Your objective :: Transcribe the full listing so that each line reads as it does in the original.

Excerpted data ::
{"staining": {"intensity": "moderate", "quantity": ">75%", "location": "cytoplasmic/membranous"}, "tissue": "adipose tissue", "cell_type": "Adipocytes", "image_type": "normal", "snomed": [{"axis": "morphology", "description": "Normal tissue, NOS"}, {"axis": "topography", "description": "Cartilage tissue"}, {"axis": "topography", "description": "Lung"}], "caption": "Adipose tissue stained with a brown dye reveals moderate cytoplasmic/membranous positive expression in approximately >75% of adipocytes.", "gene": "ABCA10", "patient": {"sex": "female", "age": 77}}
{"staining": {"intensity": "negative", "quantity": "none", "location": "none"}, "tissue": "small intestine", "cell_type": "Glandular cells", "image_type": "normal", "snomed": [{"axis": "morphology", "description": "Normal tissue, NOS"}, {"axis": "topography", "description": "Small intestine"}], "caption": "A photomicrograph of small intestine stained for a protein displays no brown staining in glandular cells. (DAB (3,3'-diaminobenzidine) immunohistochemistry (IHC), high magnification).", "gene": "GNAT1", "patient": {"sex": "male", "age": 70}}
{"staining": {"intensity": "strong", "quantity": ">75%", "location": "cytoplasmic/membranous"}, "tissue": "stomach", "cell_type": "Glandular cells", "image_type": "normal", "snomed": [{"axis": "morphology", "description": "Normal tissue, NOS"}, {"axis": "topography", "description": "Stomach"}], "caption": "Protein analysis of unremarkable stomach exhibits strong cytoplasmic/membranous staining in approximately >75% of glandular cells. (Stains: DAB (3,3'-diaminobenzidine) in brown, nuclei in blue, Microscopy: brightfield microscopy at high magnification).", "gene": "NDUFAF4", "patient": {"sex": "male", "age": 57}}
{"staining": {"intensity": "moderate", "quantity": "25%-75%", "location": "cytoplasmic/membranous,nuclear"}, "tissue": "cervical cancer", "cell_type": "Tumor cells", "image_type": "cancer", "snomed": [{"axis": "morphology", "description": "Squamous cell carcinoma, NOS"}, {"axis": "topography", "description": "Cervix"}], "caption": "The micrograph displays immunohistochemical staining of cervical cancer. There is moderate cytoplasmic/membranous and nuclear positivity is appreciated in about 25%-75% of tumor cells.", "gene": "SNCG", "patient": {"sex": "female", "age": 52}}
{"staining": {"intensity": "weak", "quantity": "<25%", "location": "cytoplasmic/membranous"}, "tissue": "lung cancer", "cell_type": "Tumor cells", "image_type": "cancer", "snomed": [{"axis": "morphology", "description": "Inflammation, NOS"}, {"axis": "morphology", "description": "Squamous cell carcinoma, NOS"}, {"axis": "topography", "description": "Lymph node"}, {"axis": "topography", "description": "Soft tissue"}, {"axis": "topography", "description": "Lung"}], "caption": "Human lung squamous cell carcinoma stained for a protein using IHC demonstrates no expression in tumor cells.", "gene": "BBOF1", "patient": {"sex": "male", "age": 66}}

Exercise response ::
{"staining": {"intensity": "moderate", "quantity": ">75%", "location": "cytoplasmic/membranous"}, "tissue": "adipose tissue", "cell_type": "Adipocytes", "image_type": "normal", "snomed": [{"axis": "morphology", "description": "Normal tissue, NOS"}, {"axis": "topography", "description": "Cartilage tissue"}, {"axis": "topography", "description": "Lung"}], "caption": "Adipose tissue stained with a brown dye reveals moderate cytoplasmic/membranous positive expression in approximately >75% of adipocytes.", "gene": "ABCA10", "patient": {"sex": "female", "age": 77}}
{"staining": {"intensity": "negative", "quantity": "none", "location": "none"}, "tissue": "small intestine", "cell_type": "Glandular cells", "image_type": "normal", "snomed": [{"axis": "morphology", "description": "Normal tissue, NOS"}, {"axis": "topography", "description": "Small intestine"}], "caption": "A photomicrograph of small intestine stained for a protein displays no brown staining in glandular cells. (DAB (3,3'-diaminobenzidine) immunohistochemistry (IHC), high magnification).", "gene": "GNAT1", "patient": {"sex": "male", "age": 70}}
{"staining": {"intensity": "strong", "quantity": ">75%", "location": "cytoplasmic/membranous"}, "tissue": "stomach", "cell_type": "Glandular cells", "image_type": "normal", "snomed": [{"axis": "morphology", "description": "Normal tissue, NOS"}, {"axis": "topography", "description": "Stomach"}], "caption": "Protein analysis of unremarkable stomach exhibits strong cytoplasmic/membranous staining in approximately >75% of glandular cells. (Stains: DAB (3,3'-diaminobenzidine) in brown, nuclei in blue, Microscopy: brightfield microscopy at high magnification).", "gene": "NDUFAF4", "patient": {"sex": "male", "age": 57}}
{"staining": {"intensity": "moderate", "quantity": "25%-75%", "location": "cytoplasmic/membranous,nuclear"}, "tissue": "cervical cancer", "cell_type": "Tumor cells", "image_type": "cancer", "snomed": [{"axis": "morphology", "description": "Squamous cell carcinoma, NOS"}, {"axis": "topography", "description": "Cervix"}], "caption": "The micrograph displays immunohistochemical staining of cervical cancer. There is moderate cytoplasmic/membranous and nuclear positivity is appreciated in about 25%-75% of tumor cells.", "gene": "SNCG", "patient": {"sex": "female", "age": 52}}
{"staining": {"intensity": "weak", "quantity": "<25%", "location": "cytoplasmic/membranous"}, "tissue": "lung cancer", "cell_type": "Tumor cells", "image_type": "cancer", "snomed": [{"axis": "morphology", "description": "Inflammation, NOS"}, {"axis": "morphology", "description": "Squamous cell carcinoma, NOS"}, {"axis": "topography", "description": "Lymph node"}, {"axis": "topography", "description": "Soft tissue"}, {"axis": "topography", "description": "Lung"}], "caption": "Human lung squamous cell carcinoma stained for a protein using IHC demonstrates no expression in tumor cells.", "gene": "BBOF1", "patient": {"sex": "male", "age": 66}}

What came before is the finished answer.